* What is asked
Print the following lines exactly as they appear.

-- start of Information supplied --

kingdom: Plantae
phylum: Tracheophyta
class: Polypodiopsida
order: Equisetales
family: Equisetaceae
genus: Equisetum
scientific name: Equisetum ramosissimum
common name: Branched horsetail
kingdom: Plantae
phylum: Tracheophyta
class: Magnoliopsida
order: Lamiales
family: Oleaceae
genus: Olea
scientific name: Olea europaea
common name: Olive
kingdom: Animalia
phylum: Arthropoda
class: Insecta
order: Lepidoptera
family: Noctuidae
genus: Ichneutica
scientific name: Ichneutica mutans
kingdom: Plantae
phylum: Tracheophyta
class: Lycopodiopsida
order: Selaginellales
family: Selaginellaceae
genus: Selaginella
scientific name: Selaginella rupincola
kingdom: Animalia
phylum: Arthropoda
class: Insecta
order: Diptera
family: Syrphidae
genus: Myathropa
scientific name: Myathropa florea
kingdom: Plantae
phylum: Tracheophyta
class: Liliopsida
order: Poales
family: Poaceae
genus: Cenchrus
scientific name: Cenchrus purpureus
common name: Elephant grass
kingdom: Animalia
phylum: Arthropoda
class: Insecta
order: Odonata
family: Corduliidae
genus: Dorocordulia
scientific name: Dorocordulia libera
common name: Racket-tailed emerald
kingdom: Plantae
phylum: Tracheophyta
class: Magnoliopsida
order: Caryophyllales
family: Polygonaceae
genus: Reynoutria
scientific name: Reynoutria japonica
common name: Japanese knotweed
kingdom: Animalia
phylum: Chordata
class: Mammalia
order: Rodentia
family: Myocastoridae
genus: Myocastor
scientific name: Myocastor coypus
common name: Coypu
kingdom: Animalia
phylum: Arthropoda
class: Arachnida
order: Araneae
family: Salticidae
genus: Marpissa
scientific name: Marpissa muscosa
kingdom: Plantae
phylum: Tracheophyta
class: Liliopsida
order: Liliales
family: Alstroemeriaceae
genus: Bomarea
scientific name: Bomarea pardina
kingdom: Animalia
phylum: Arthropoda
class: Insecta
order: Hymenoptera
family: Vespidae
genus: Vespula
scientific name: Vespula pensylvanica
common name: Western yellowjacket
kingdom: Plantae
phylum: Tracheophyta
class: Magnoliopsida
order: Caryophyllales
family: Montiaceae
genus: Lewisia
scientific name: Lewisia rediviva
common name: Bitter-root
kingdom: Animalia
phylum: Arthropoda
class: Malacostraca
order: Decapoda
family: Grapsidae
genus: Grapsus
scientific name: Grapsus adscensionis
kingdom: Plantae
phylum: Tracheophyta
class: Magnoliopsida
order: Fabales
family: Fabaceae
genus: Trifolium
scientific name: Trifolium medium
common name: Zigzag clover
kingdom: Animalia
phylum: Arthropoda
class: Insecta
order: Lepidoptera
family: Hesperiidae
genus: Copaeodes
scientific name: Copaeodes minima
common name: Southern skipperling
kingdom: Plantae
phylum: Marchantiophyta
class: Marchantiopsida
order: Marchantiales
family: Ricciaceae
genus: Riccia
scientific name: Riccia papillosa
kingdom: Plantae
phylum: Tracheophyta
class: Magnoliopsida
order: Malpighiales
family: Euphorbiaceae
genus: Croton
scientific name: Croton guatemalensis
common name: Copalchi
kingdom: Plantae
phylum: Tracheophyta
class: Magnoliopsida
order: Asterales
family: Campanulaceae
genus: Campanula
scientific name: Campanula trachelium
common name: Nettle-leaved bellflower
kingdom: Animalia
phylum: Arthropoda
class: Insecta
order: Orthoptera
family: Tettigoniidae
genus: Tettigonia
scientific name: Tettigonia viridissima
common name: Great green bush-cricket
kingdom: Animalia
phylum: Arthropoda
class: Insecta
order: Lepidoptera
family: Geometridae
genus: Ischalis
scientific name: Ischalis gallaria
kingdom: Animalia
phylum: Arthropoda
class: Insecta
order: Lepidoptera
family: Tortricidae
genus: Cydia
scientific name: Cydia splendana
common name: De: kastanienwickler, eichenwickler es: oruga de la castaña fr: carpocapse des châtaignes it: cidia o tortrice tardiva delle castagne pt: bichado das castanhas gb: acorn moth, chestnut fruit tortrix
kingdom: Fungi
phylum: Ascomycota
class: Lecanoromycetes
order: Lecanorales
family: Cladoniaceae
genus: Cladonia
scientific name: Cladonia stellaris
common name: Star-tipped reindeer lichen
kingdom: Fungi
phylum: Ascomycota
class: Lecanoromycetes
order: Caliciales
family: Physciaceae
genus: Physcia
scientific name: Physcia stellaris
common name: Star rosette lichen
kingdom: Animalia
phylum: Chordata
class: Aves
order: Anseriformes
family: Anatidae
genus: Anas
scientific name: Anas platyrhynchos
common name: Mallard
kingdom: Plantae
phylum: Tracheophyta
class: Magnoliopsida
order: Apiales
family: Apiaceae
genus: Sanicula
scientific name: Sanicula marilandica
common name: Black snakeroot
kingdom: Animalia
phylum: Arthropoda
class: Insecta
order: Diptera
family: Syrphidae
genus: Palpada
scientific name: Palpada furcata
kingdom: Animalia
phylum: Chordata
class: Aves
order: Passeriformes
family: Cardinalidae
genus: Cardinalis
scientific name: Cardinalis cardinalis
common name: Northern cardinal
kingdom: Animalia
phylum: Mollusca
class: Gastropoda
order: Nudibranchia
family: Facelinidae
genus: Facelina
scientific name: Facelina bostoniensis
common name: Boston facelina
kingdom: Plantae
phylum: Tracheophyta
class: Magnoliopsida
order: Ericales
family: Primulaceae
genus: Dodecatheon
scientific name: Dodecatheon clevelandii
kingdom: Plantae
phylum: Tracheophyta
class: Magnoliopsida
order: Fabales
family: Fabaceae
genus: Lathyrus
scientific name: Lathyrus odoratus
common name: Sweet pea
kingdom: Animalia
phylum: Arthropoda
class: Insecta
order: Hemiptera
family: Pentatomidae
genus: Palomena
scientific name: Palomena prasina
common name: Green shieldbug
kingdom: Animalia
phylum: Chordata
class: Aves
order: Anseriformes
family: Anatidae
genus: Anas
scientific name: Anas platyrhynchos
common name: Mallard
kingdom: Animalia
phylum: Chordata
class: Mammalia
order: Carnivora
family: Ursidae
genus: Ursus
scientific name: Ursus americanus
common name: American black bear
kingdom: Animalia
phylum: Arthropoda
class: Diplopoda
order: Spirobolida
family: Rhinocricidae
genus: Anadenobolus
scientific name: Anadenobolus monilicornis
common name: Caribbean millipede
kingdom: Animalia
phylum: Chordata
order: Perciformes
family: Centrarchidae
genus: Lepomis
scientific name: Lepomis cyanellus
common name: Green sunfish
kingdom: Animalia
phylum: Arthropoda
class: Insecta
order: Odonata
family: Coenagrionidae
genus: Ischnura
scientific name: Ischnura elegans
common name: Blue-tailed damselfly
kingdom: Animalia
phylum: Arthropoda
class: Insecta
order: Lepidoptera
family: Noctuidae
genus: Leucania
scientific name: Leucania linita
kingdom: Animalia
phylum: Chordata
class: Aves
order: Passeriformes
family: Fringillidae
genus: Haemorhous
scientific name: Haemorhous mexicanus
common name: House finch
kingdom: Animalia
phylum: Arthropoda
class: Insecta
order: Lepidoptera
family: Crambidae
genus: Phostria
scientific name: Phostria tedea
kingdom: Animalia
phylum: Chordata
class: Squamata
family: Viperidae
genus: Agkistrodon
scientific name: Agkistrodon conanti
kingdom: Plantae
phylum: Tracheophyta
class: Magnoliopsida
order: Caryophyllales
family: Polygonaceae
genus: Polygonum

-- end of Information supplied --

* Answer to this problem
kingdom: Plantae
phylum: Tracheophyta
class: Polypodiopsida
order: Equisetales
family: Equisetaceae
genus: Equisetum
scientific name: Equisetum ramosissimum
common name: Branched horsetail
kingdom: Plantae
phylum: Tracheophyta
class: Magnoliopsida
order: Lamiales
family: Oleaceae
genus: Olea
scientific name: Olea europaea
common name: Olive
kingdom: Animalia
phylum: Arthropoda
class: Insecta
order: Lepidoptera
family: Noctuidae
genus: Ichneutica
scientific name: Ichneutica mutans
kingdom: Plantae
phylum: Tracheophyta
class: Lycopodiopsida
order: Selaginellales
family: Selaginellaceae
genus: Selaginella
scientific name: Selaginella rupincola
kingdom: Animalia
phylum: Arthropoda
class: Insecta
order: Diptera
family: Syrphidae
genus: Myathropa
scientific name: Myathropa florea
kingdom: Plantae
phylum: Tracheophyta
class: Liliopsida
order: Poales
family: Poaceae
genus: Cenchrus
scientific name: Cenchrus purpureus
common name: Elephant grass
kingdom: Animalia
phylum: Arthropoda
class: Insecta
order: Odonata
family: Corduliidae
genus: Dorocordulia
scientific name: Dorocordulia libera
common name: Racket-tailed emerald
kingdom: Plantae
phylum: Tracheophyta
class: Magnoliopsida
order: Caryophyllales
family: Polygonaceae
genus: Reynoutria
scientific name: Reynoutria japonica
common name: Japanese knotweed
kingdom: Animalia
phylum: Chordata
class: Mammalia
order: Rodentia
family: Myocastoridae
genus: Myocastor
scientific name: Myocastor coypus
common name: Coypu
kingdom: Animalia
phylum: Arthropoda
class: Arachnida
order: Araneae
family: Salticidae
genus: Marpissa
scientific name: Marpissa muscosa
kingdom: Plantae
phylum: Tracheophyta
class: Liliopsida
order: Liliales
family: Alstroemeriaceae
genus: Bomarea
scientific name: Bomarea pardina
kingdom: Animalia
phylum: Arthropoda
class: Insecta
order: Hymenoptera
family: Vespidae
genus: Vespula
scientific name: Vespula pensylvanica
common name: Western yellowjacket
kingdom: Plantae
phylum: Tracheophyta
class: Magnoliopsida
order: Caryophyllales
family: Montiaceae
genus: Lewisia
scientific name: Lewisia rediviva
common name: Bitter-root
kingdom: Animalia
phylum: Arthropoda
class: Malacostraca
order: Decapoda
family: Grapsidae
genus: Grapsus
scientific name: Grapsus adscensionis
kingdom: Plantae
phylum: Tracheophyta
class: Magnoliopsida
order: Fabales
family: Fabaceae
genus: Trifolium
scientific name: Trifolium medium
common name: Zigzag clover
kingdom: Animalia
phylum: Arthropoda
class: Insecta
order: Lepidoptera
family: Hesperiidae
genus: Copaeodes
scientific name: Copaeodes minima
common name: Southern skipperling
kingdom: Plantae
phylum: Marchantiophyta
class: Marchantiopsida
order: Marchantiales
family: Ricciaceae
genus: Riccia
scientific name: Riccia papillosa
kingdom: Plantae
phylum: Tracheophyta
class: Magnoliopsida
order: Malpighiales
family: Euphorbiaceae
genus: Croton
scientific name: Croton guatemalensis
common name: Copalchi
kingdom: Plantae
phylum: Tracheophyta
class: Magnoliopsida
order: Asterales
family: Campanulaceae
genus: Campanula
scientific name: Campanula trachelium
common name: Nettle-leaved bellflower
kingdom: Animalia
phylum: Arthropoda
class: Insecta
order: Orthoptera
family: Tettigoniidae
genus: Tettigonia
scientific name: Tettigonia viridissima
common name: Great green bush-cricket
kingdom: Animalia
phylum: Arthropoda
class: Insecta
order: Lepidoptera
family: Geometridae
genus: Ischalis
scientific name: Ischalis gallaria
kingdom: Animalia
phylum: Arthropoda
class: Insecta
order: Lepidoptera
family: Tortricidae
genus: Cydia
scientific name: Cydia splendana
common name: De: kastanienwickler, eichenwickler es: oruga de la castaña fr: carpocapse des châtaignes it: cidia o tortrice tardiva delle castagne pt: bichado das castanhas gb: acorn moth, chestnut fruit tortrix
kingdom: Fungi
phylum: Ascomycota
class: Lecanoromycetes
order: Lecanorales
family: Cladoniaceae
genus: Cladonia
scientific name: Cladonia stellaris
common name: Star-tipped reindeer lichen
kingdom: Fungi
phylum: Ascomycota
class: Lecanoromycetes
order: Caliciales
family: Physciaceae
genus: Physcia
scientific name: Physcia stellaris
common name: Star rosette lichen
kingdom: Animalia
phylum: Chordata
class: Aves
order: Anseriformes
family: Anatidae
genus: Anas
scientific name: Anas platyrhynchos
common name: Mallard
kingdom: Plantae
phylum: Tracheophyta
class: Magnoliopsida
order: Apiales
family: Apiaceae
genus: Sanicula
scientific name: Sanicula marilandica
common name: Black snakeroot
kingdom: Animalia
phylum: Arthropoda
class: Insecta
order: Diptera
family: Syrphidae
genus: Palpada
scientific name: Palpada furcata
kingdom: Animalia
phylum: Chordata
class: Aves
order: Passeriformes
family: Cardinalidae
genus: Cardinalis
scientific name: Cardinalis cardinalis
common name: Northern cardinal
kingdom: Animalia
phylum: Mollusca
class: Gastropoda
order: Nudibranchia
family: Facelinidae
genus: Facelina
scientific name: Facelina bostoniensis
common name: Boston facelina
kingdom: Plantae
phylum: Tracheophyta
class: Magnoliopsida
order: Ericales
family: Primulaceae
genus: Dodecatheon
scientific name: Dodecatheon clevelandii
kingdom: Plantae
phylum: Tracheophyta
class: Magnoliopsida
order: Fabales
family: Fabaceae
genus: Lathyrus
scientific name: Lathyrus odoratus
common name: Sweet pea
kingdom: Animalia
phylum: Arthropoda
class: Insecta
order: Hemiptera
family: Pentatomidae
genus: Palomena
scientific name: Palomena prasina
common name: Green shieldbug
kingdom: Animalia
phylum: Chordata
class: Aves
order: Anseriformes
family: Anatidae
genus: Anas
scientific name: Anas platyrhynchos
common name: Mallard
kingdom: Animalia
phylum: Chordata
class: Mammalia
order: Carnivora
family: Ursidae
genus: Ursus
scientific name: Ursus americanus
common name: American black bear
kingdom: Animalia
phylum: Arthropoda
class: Diplopoda
order: Spirobolida
family: Rhinocricidae
genus: Anadenobolus
scientific name: Anadenobolus monilicornis
common name: Caribbean millipede
kingdom: Animalia
phylum: Chordata
order: Perciformes
family: Centrarchidae
genus: Lepomis
scientific name: Lepomis cyanellus
common name: Green sunfish
kingdom: Animalia
phylum: Arthropoda
class: Insecta
order: Odonata
family: Coenagrionidae
genus: Ischnura
scientific name: Ischnura elegans
common name: Blue-tailed damselfly
kingdom: Animalia
phylum: Arthropoda
class: Insecta
order: Lepidoptera
family: Noctuidae
genus: Leucania
scientific name: Leucania linita
kingdom: Animalia
phylum: Chordata
class: Aves
order: Passeriformes
family: Fringillidae
genus: Haemorhous
scientific name: Haemorhous mexicanus
common name: House finch
kingdom: Animalia
phylum: Arthropoda
class: Insecta
order: Lepidoptera
family: Crambidae
genus: Phostria
scientific name: Phostria tedea
kingdom: Animalia
phylum: Chordata
class: Squamata
family: Viperidae
genus: Agkistrodon
scientific name: Agkistrodon conanti
kingdom: Plantae
phylum: Tracheophyta
class: Magnoliopsida
order: Caryophyllales
family: Polygonaceae
genus: Polygonum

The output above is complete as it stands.